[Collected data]

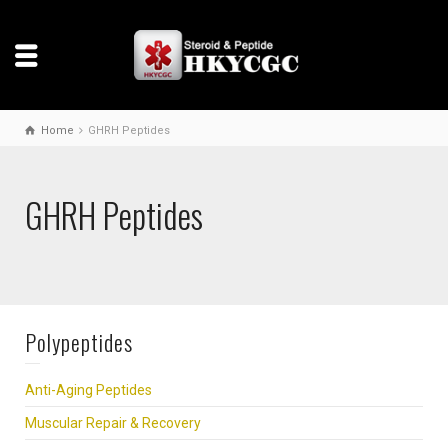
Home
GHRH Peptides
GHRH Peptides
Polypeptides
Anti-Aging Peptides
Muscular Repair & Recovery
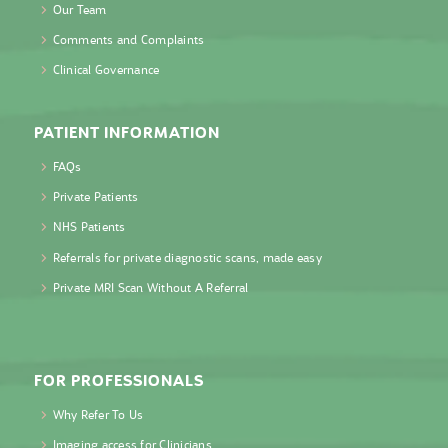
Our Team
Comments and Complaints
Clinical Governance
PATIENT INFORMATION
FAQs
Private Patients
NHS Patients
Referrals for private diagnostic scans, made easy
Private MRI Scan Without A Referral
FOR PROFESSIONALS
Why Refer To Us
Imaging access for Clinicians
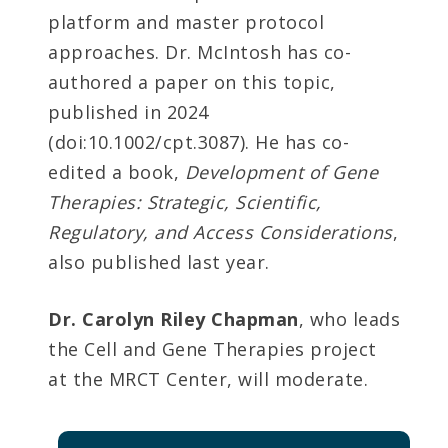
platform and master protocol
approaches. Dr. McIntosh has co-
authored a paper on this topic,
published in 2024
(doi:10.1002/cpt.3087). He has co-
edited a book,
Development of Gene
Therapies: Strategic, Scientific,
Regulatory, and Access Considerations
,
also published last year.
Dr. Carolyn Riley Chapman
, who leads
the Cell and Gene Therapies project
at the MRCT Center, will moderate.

Your objective — Only the lines from the one containing "published in 2024" through the end of the records above belong in the output, each exactly as it stands, both ends included.

Response to the task —
published in 2024
(doi:10.1002/cpt.3087). He has co-
edited a book,
Development of Gene
Therapies: Strategic, Scientific,
Regulatory, and Access Considerations
,
also published last year.
Dr. Carolyn Riley Chapman
, who leads
the Cell and Gene Therapies project
at the MRCT Center, will moderate.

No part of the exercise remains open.